Given records.

========

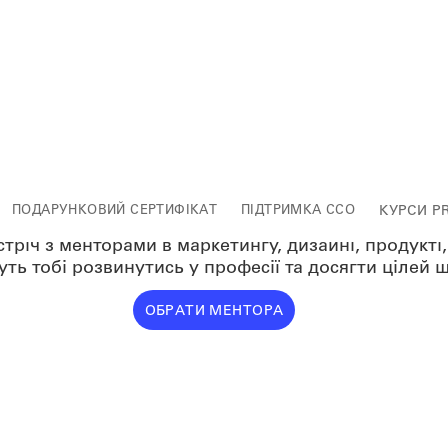
nd Positioning: відповідні
кту ринку та Brand Storyte
ПОДАРУНКОВИЙ СЕРТИФІКАТ
ПІДТРИМКА ССО
КУРСИ P
річ з менторами в маркетингу, дизайні, продукті, б
ть тобі розвинутись у професії та досягти цілей 
ОБРАТИ МЕНТОРА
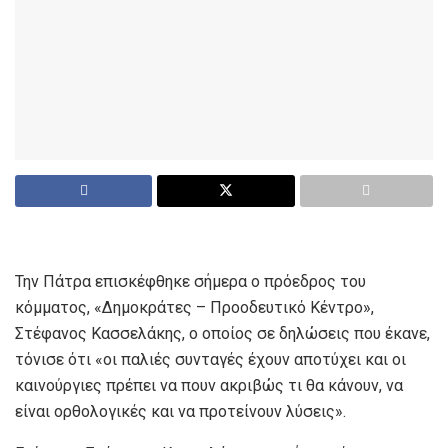
Την Πάτρα επισκέφθηκε σήμερα ο πρόεδρος του
κόμματος, «Δημοκράτες – Προοδευτικό Κέντρο»,
Στέφανος Κασσελάκης, ο οποίος σε δηλώσεις που έκανε,
τόνισε ότι «οι παλιές συνταγές έχουν αποτύχει και οι
καινούργιες πρέπει να πουν ακριβώς τι θα κάνουν, να
είναι ορθολογικές και να προτείνουν λύσεις».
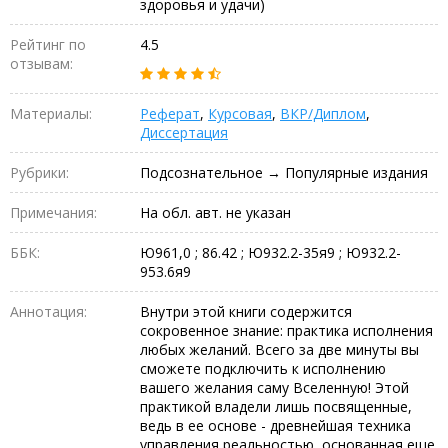
здоровья и удачи)
Рейтинг по
4.5
отзывам:
Материалы:
Реферат
,
Курсовая
,
ВКР/Диплом
,
Диссертация
Рубрики:
Подсознательное → Популярные издания
Примечания:
На обл. авт. не указан
ББК:
Ю961,0 ; 86.42 ; Ю932.2-35я9 ; Ю932.2-
953.6я9
Аннотация:
Внутри этой книги содержится
сокровенное знание: практика исполнения
любых желаний. Всего за две минуты вы
сможете подключить к исполнению
вашего желания саму Вселенную! Этой
практикой владели лишь посвященные,
ведь в ее основе - древнейшая техника
управления реальностью, основанная еще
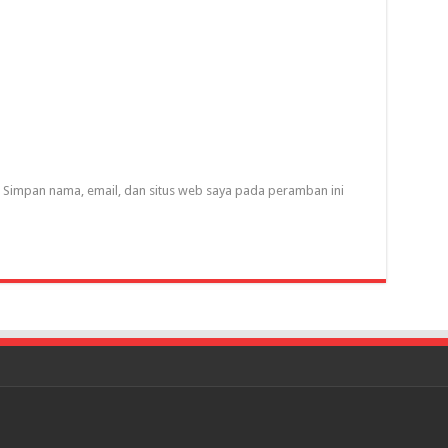
Simpan nama, email, dan situs web saya pada peramban ini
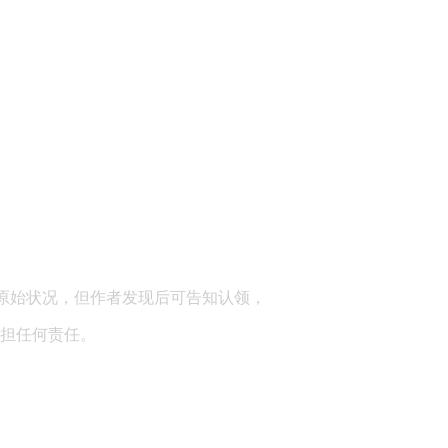
顾问：陕西润丰律师事务所
原始状况，但作者发现后可告知认领，
担任何责任。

========

What you have to do. A faithful copy is needed of the lines from the one containing "ОБРАТИ МЕНТОРА" through the last line of the data above, with pictures left out.

Reply.
ОБРАТИ МЕНТОРА
Την Πάτρα επισκέφθηκε σήμερα ο πρόεδρος του
κόμματος, «Δημοκράτες – Προοδευτικό Κέντρο»,
Στέφανος Κασσελάκης, ο οποίος σε δηλώσεις που έκανε,
τόνισε ότι «οι παλιές συνταγές έχουν αποτύχει και οι
καινούργιες πρέπει να πουν ακριβώς τι θα κάνουν, να
είναι ορθολογικές και να προτείνουν λύσεις».
здоровья и удачи)
Рейтинг по
4.5
отзывам:
Материалы:
Реферат
,
Курсовая
,
ВКР/Диплом
,
Диссертация
Рубрики:
Подсознательное → Популярные издания
Примечания:
На обл. авт. не указан
ББК:
Ю961,0 ; 86.42 ; Ю932.2-35я9 ; Ю932.2-
953.6я9
Аннотация:
Внутри этой книги содержится
сокровенное знание: практика исполнения
любых желаний. Всего за две минуты вы
сможете подключить к исполнению
вашего желания саму Вселенную! Этой
практикой владели лишь посвященные,
ведь в ее основе - древнейшая техника
управления реальностью, основанная еще
Simpan nama, email, dan situs web saya pada peramban ini
顾问：陕西润丰律师事务所
原始状况，但作者发现后可告知认领，
担任何责任。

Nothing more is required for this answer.